While yellow maize can easily help solve the food crisis in Africa, most countries treat this type of corn as a poor man’s crop and their people hate to be associated with it.
That came to light recently in Kenya where legislators from eleven national assemblies in the Eastern Africa region convened in Nairobi, to discuss famine and food shortages on the continent.
Participants expressed concern over why the Sub-Saharan Africa precinct should always be susceptible to food shortage despite ample arable land and adequate manpower.
The members of parliament from 11 countries were specifically discussing issues of Food Security and Nutrition as they attended their fifth parliamentary dialogue on such matters.
Launching the Dialogue Kenya National Assembly Speaker, Moses Wetangula challenged the legislators to utilize the land resources from every country and deploy of Modern technology and mechanization in agriculture being among the solutions to ensure food security across the region and the entire Continent.
“Africa has already gone past 70 years of the continent’s independence, yet the people are still suffering from hunger,” Wetangula stated.
Wetangula appealed to the Food and Agriculture Organization of the United Nations to educate the masses that maize should not be regarded as the only food crop in Africa, as there are many other options such as millet, sorghum, cassava, potatoes and bananas.
The Eastern African Region is currently facing dire effects of drought, water shortages, though on the other hand again, the expected rainy season may bring along the El-Nino spell which could trigger weather related disasters.
Dr David Phiri, the regional representative of the Food and Agriculture Organization (FAO) said more than 135 million people in Africa are undernourished also close to 22 million Children are malnourished which is something that stakeholders need to take seriously and find solution for
“From the first meeting which we held in Arusha 2019 the Alliance has made tremendous achievement of food sustainable goals, a matter that has greatly enhanced food security in the region,” said Dr Phiri.
In attendance were the Members of Parliaments from ten Eastern African nations, including Burundi, Djibouti, Eritrea, Ethiopia, Kenya, Rwanda, Somalia, South Sudan, Tanzania, and Uganda, as well the East Africa Legislative Assembly (EALA) and the Intergovernmental Authority on Development (IGAD).
Members of Parliaments (MPs) from eastern African nations established the Eastern Africa Parliamentary Alliance for Food Security and Nutrition (EAPA – FSN) in April 2019 during their meeting in Arusha, Tanzania.
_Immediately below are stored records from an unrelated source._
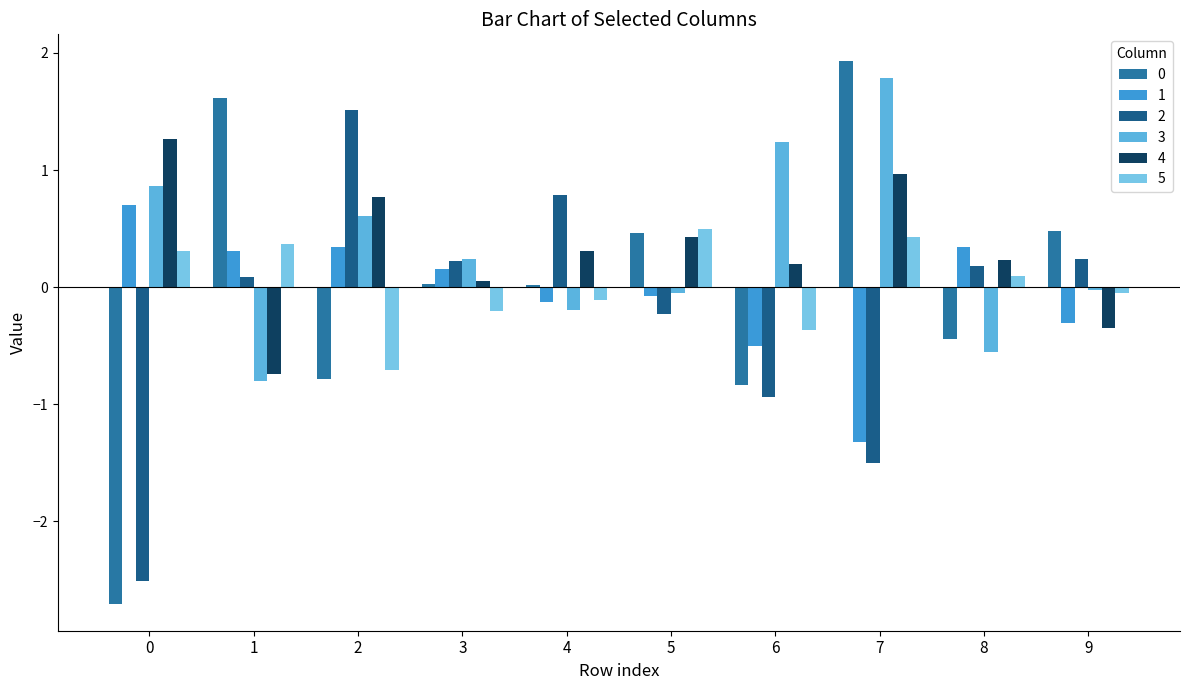

Reading left to right, list all the values displayed in this chart.

0: 0=-2.7	1=1.6	2=-0.8	3=0.0	4=0.0	5=0.5	6=-0.8	7=1.9	8=-0.4	9=0.5
1: 0=0.7	1=0.3	2=0.3	3=0.2	4=-0.1	5=-0.1	6=-0.5	7=-1.3	8=0.3	9=-0.3
2: 0=-2.5	1=0.1	2=1.5	3=0.2	4=0.8	5=-0.2	6=-0.9	7=-1.5	8=0.2	9=0.2
3: 0=0.9	1=-0.8	2=0.6	3=0.2	4=-0.2	5=-0.1	6=1.2	7=1.8	8=-0.6	9=-0.0
4: 0=1.3	1=-0.7	2=0.8	3=0.0	4=0.3	5=0.4	6=0.2	7=1.0	8=0.2	9=-0.3
5: 0=0.3	1=0.4	2=-0.7	3=-0.2	4=-0.1	5=0.5	6=-0.4	7=0.4	8=0.1	9=-0.0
It comprises of legislators from 11 countries: Burundi, Djibouti, Eritrea, Ethiopia, Kenya, Rwanda, Somalia, South Sudan, Sudan, Tanzania, and Uganda.
Both the East African Legislative Assembly (EALA) and the IGAD Inter-Parliamentary Union (IPU) are members of the Alliance. The Alliance is a sub-regional platform that promotes cross border sharing of experience and best practices for more advocacy work.
FAO has been supporting the organisation of their Annual General Assemblies that have been held in April 2019, October 2019, March 2020 and now 2023, to fast track the operationalisation of the Alliance, through the endorsement of the work plan and road map, which focus on the means by which food insecurity and malnutrition in the sub region can be significantly reduced.
“This year, the assembly has convened in Nairobi for a three-day retreat to explore legal issues and key parliamentary actions to foster linkages between climate actions and food systems transformation in Eastern Africa,” EAPA FSN Chairperson, Mr Adan Hassan stated.
EAPA FSN held its fourth General Assembly in December in Kigali where members lamented the fact that the Eastern Africa sub-region was the global hotspot for high levels of food insecurity and malnutrition.
Donatille Mukabalisa, Speaker of the Chamber of Deputies of Rwanda, underscored that the food security and nutrition situation of the region was concerning.